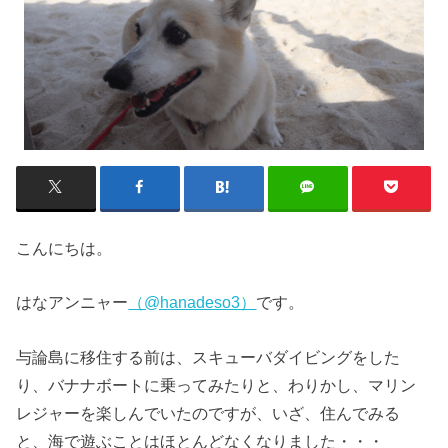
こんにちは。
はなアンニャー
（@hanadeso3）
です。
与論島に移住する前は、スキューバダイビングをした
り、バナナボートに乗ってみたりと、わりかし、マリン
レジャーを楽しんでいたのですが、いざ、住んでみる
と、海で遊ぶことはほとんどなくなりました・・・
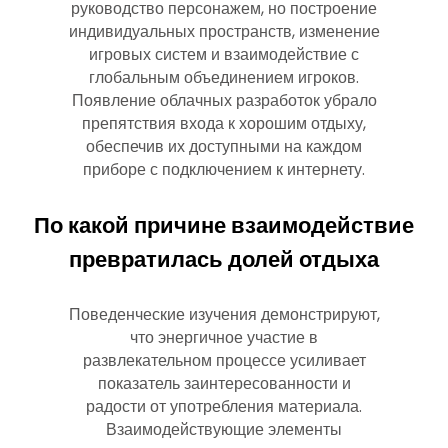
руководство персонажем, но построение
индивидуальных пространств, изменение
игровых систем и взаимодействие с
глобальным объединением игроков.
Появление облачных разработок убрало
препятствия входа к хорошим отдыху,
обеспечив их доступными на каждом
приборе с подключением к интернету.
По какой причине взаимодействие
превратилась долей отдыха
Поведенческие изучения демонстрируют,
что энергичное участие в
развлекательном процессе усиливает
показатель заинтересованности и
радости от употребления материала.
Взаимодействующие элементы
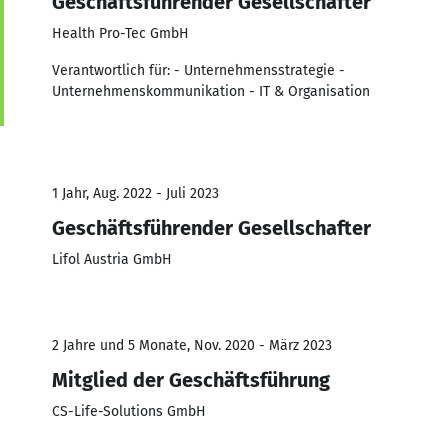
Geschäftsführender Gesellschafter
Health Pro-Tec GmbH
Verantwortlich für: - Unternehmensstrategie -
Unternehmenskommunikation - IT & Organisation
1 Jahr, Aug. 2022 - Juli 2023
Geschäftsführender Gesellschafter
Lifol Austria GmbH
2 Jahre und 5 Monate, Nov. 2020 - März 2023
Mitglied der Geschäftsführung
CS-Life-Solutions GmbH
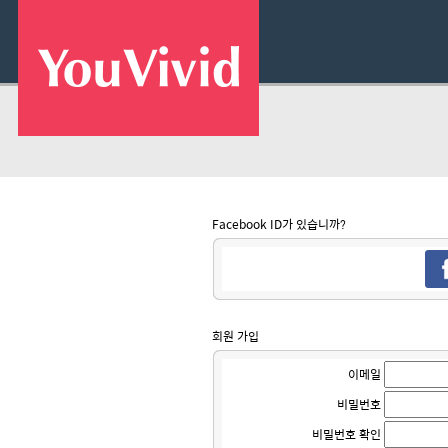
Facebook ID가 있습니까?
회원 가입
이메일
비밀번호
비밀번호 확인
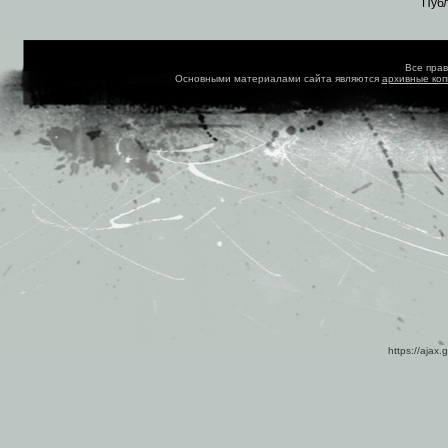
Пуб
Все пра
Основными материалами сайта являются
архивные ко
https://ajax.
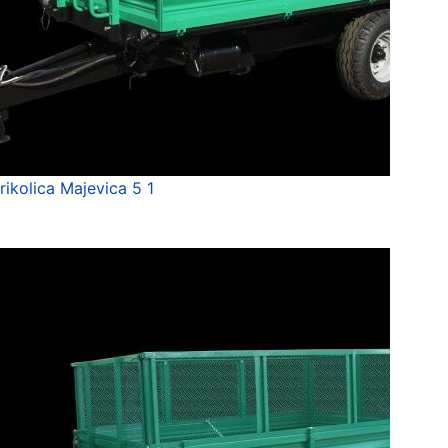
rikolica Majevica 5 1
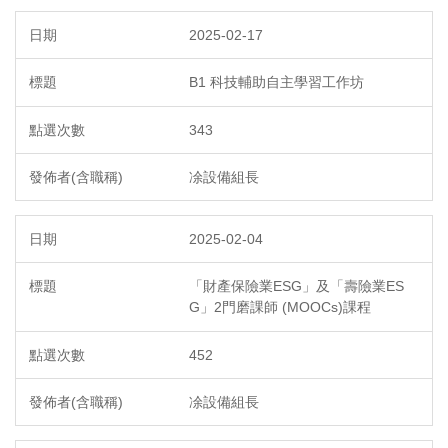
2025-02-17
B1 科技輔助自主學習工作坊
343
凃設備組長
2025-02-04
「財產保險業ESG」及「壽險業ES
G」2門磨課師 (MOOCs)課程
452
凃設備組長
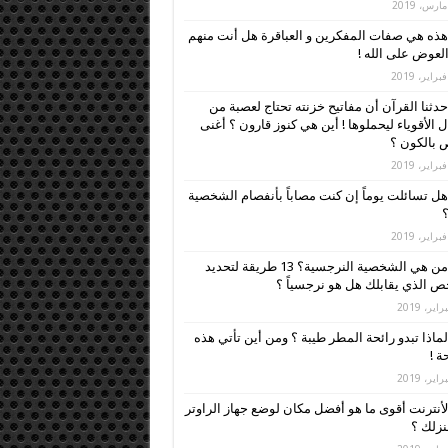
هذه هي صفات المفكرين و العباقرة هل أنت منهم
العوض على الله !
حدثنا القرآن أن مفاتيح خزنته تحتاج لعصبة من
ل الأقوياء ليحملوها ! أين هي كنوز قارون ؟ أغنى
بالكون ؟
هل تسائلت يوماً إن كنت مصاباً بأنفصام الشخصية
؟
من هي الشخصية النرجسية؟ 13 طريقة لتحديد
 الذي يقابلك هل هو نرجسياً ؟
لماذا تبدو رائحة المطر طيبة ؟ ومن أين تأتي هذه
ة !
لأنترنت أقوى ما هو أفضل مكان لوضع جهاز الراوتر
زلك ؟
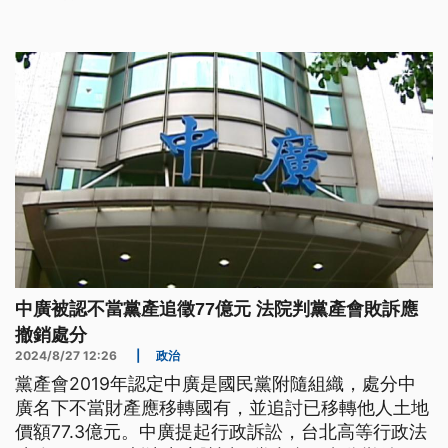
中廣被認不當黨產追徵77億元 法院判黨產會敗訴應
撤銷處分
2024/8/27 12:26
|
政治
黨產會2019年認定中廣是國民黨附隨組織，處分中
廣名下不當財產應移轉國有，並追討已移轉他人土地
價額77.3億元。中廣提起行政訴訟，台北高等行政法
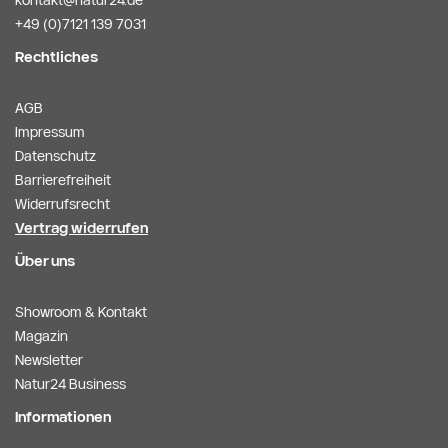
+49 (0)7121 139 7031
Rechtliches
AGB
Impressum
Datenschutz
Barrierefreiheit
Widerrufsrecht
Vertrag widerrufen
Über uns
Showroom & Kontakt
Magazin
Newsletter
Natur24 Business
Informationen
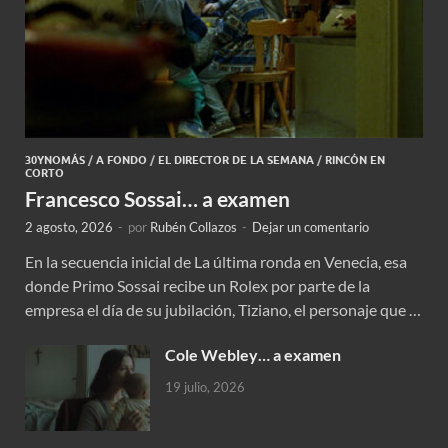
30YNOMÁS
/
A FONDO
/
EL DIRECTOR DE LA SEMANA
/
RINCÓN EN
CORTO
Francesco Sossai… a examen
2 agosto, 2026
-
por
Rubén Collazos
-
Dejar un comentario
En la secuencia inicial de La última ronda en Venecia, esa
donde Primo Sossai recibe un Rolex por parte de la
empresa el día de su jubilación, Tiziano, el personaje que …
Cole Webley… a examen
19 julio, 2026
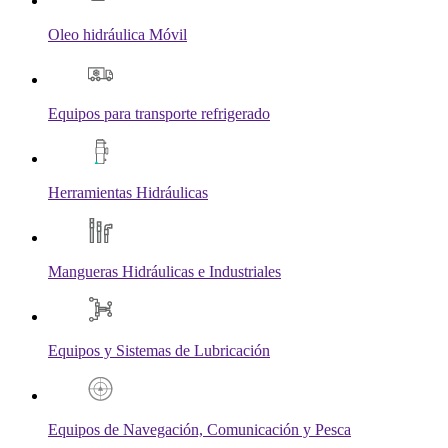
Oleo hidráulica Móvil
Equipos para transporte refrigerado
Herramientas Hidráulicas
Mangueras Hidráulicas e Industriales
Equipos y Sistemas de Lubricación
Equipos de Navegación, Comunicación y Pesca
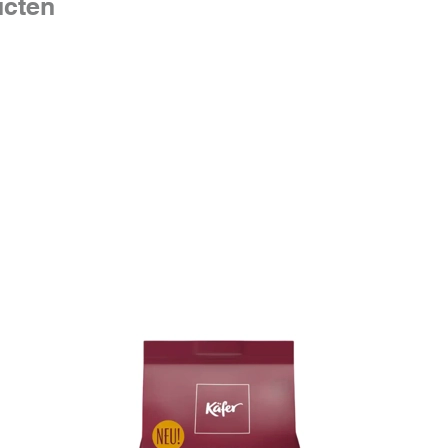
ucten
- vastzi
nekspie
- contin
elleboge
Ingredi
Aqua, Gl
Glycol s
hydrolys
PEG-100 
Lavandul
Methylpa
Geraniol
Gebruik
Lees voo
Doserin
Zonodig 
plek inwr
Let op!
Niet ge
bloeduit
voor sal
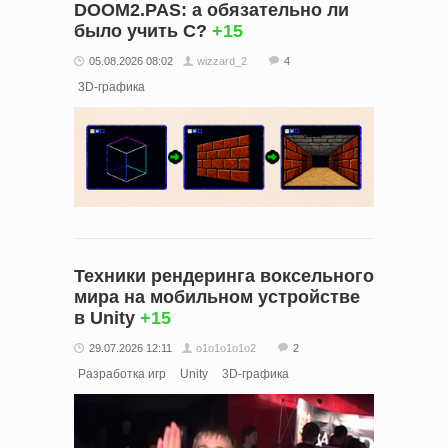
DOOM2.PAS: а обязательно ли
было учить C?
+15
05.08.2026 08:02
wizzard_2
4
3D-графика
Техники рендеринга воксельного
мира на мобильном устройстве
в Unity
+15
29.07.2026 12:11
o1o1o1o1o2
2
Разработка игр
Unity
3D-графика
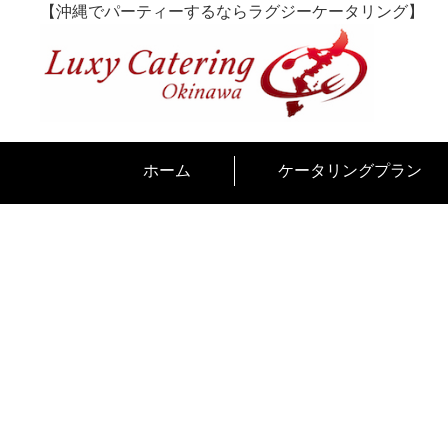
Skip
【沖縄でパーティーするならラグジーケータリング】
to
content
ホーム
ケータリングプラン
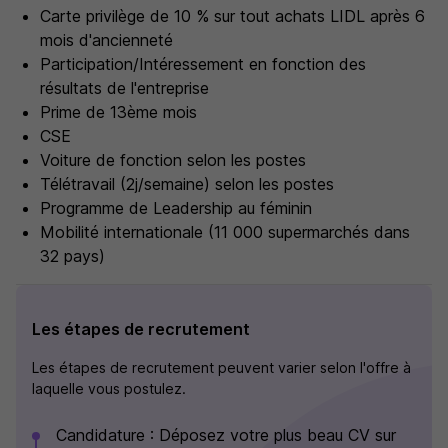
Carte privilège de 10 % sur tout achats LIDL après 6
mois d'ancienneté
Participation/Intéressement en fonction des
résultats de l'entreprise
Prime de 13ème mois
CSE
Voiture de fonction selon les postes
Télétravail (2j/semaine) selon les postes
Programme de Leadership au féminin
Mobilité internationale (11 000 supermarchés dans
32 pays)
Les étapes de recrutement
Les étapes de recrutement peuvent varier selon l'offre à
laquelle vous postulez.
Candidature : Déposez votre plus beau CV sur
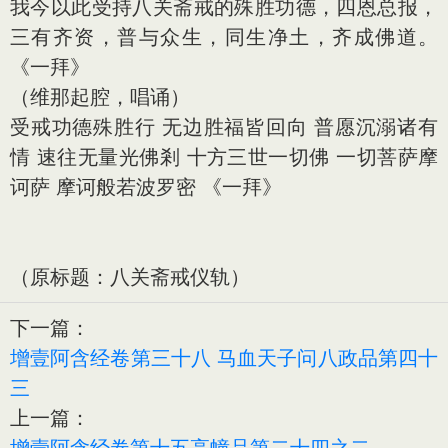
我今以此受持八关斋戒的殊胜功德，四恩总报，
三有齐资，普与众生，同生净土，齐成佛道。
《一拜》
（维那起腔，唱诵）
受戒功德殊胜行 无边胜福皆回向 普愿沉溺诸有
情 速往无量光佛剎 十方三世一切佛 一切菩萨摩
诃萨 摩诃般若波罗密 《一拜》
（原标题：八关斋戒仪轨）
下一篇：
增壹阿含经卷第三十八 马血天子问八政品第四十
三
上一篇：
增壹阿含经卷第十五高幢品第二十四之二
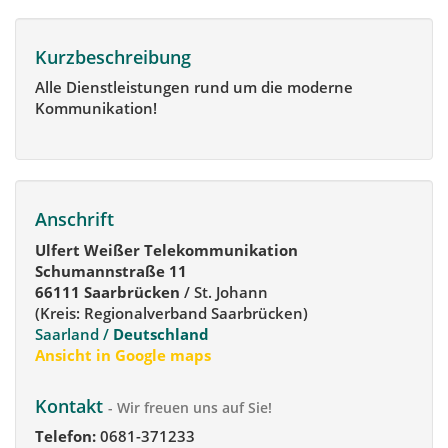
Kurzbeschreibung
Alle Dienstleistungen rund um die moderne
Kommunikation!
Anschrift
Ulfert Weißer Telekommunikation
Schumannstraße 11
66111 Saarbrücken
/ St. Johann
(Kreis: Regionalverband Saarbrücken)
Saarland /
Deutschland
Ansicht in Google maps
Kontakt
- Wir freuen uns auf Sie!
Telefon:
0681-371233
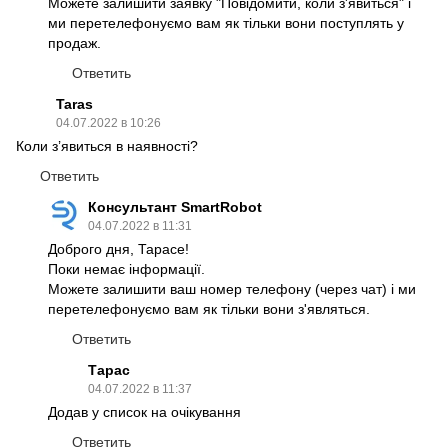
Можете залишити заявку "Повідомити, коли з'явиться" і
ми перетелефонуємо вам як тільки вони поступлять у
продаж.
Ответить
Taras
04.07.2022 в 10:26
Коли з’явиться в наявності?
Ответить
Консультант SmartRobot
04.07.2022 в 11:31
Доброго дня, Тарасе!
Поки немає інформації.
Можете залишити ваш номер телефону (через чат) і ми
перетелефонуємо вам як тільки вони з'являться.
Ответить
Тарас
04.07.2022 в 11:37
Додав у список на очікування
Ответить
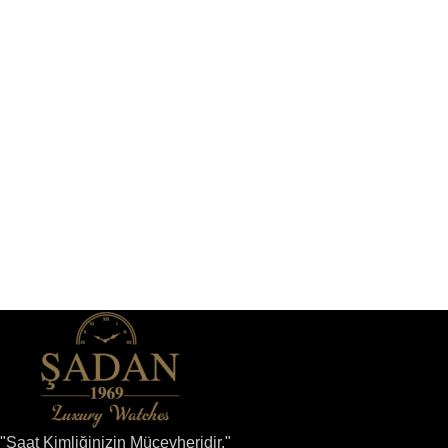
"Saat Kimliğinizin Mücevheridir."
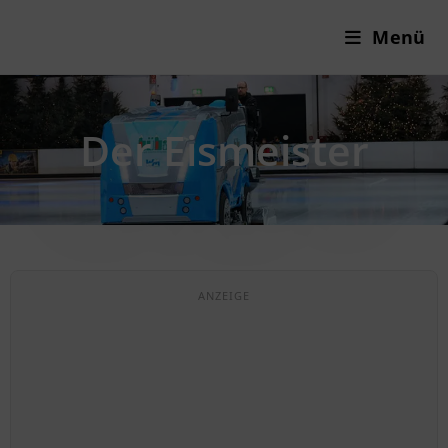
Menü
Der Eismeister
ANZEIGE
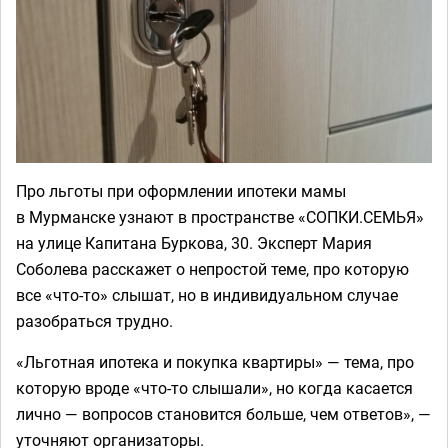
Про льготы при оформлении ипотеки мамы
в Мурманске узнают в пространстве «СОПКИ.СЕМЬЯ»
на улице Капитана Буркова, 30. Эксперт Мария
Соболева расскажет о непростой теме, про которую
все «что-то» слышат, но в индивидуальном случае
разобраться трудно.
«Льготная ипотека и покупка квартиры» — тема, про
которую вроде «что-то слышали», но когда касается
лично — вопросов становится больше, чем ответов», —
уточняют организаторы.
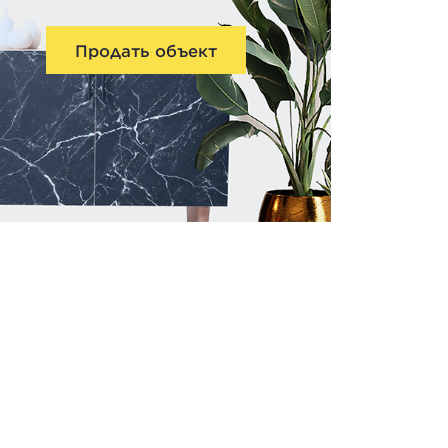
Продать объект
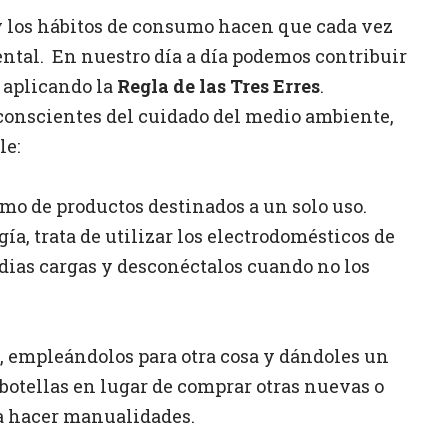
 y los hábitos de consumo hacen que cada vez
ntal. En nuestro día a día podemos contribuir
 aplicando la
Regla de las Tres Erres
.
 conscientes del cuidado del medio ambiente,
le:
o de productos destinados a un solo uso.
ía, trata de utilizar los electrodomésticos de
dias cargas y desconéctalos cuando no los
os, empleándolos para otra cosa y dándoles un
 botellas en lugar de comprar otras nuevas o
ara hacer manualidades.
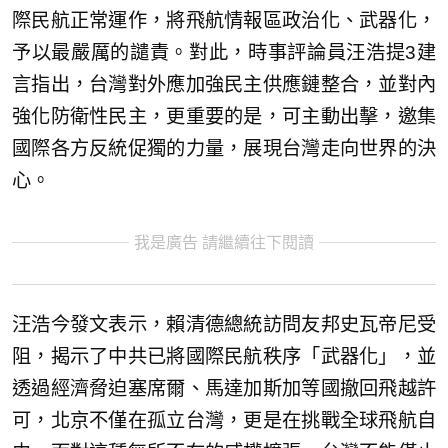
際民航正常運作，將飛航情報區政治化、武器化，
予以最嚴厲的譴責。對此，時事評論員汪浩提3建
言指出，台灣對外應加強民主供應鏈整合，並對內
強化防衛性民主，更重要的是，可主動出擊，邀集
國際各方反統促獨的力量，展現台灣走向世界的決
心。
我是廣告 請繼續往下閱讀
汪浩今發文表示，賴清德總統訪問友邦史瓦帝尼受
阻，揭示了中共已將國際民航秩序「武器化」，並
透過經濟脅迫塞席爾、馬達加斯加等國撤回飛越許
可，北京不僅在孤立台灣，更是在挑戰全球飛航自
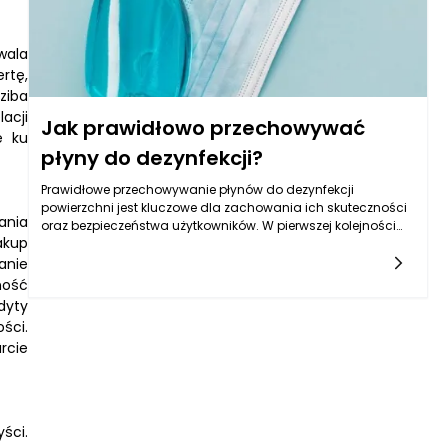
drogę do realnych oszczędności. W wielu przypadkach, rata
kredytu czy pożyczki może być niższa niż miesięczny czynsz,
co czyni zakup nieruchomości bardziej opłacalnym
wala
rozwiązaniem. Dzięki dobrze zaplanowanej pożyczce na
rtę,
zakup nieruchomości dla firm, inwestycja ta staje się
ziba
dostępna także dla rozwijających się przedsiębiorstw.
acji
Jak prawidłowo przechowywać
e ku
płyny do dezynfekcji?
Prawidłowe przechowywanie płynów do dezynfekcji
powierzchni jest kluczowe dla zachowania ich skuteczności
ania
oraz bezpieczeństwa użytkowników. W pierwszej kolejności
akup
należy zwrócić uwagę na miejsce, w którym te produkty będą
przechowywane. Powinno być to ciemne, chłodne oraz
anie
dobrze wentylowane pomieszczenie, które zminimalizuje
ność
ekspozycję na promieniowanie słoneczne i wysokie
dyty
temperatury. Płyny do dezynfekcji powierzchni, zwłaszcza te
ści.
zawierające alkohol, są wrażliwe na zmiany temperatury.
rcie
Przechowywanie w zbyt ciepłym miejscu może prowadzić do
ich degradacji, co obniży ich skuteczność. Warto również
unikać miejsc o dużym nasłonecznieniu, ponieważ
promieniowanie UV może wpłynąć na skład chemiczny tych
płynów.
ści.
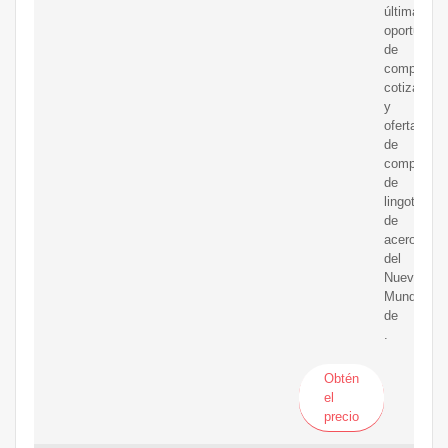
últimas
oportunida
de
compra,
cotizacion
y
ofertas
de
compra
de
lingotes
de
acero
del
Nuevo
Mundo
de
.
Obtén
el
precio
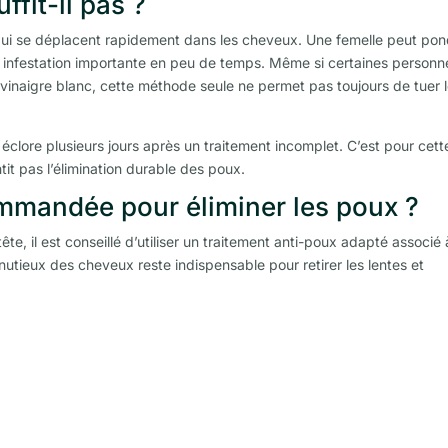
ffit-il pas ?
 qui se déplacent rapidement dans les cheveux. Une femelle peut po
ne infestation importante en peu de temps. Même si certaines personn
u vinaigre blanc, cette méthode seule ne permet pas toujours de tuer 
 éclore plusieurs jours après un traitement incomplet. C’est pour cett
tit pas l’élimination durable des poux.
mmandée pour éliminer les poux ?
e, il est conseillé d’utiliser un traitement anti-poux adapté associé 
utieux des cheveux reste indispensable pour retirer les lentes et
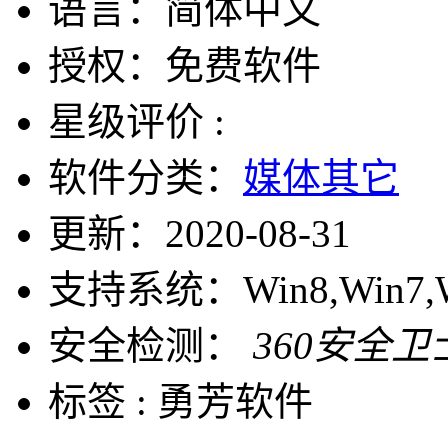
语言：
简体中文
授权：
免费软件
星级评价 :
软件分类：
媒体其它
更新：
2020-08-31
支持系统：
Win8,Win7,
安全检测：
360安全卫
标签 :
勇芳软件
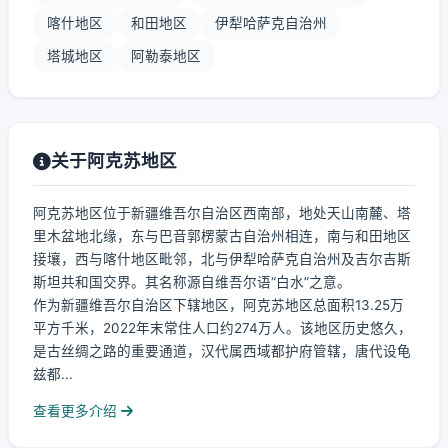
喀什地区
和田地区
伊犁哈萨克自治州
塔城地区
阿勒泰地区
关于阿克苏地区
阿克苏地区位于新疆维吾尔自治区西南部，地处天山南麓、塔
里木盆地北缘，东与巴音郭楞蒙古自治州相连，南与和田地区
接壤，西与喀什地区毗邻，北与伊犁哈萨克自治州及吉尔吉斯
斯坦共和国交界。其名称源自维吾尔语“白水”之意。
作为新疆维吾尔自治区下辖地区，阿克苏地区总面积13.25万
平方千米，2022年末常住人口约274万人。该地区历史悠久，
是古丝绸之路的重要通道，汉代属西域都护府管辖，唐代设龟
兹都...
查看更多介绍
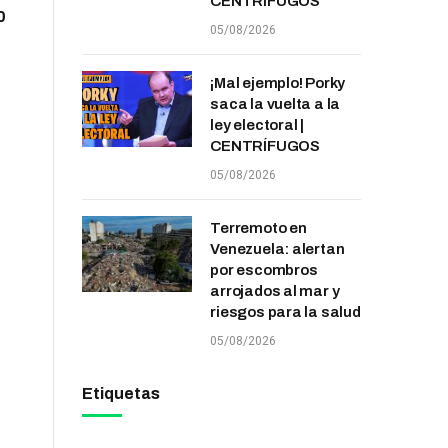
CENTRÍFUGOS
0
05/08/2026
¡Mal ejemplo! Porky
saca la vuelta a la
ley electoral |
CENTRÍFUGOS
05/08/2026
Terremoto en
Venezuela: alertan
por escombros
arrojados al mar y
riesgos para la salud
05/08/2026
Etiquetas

### Problem to solve
Each line from the one containing "是古丝绸之路的重要通道，汉代属西域都护府管辖，唐代设龟" through the last line of the entries above should be duplicated exactly, both included; leave out pictures and add nothing.

### Task answer
是古丝绸之路的重要通道，汉代属西域都护府管辖，唐代设龟
兹都...
查看更多介绍
CENTRÍFUGOS
0
05/08/2026
¡Mal ejemplo! Porky
saca la vuelta a la
ley electoral |
CENTRÍFUGOS
05/08/2026
Terremoto en
Venezuela: alertan
por escombros
arrojados al mar y
riesgos para la salud
05/08/2026
Etiquetas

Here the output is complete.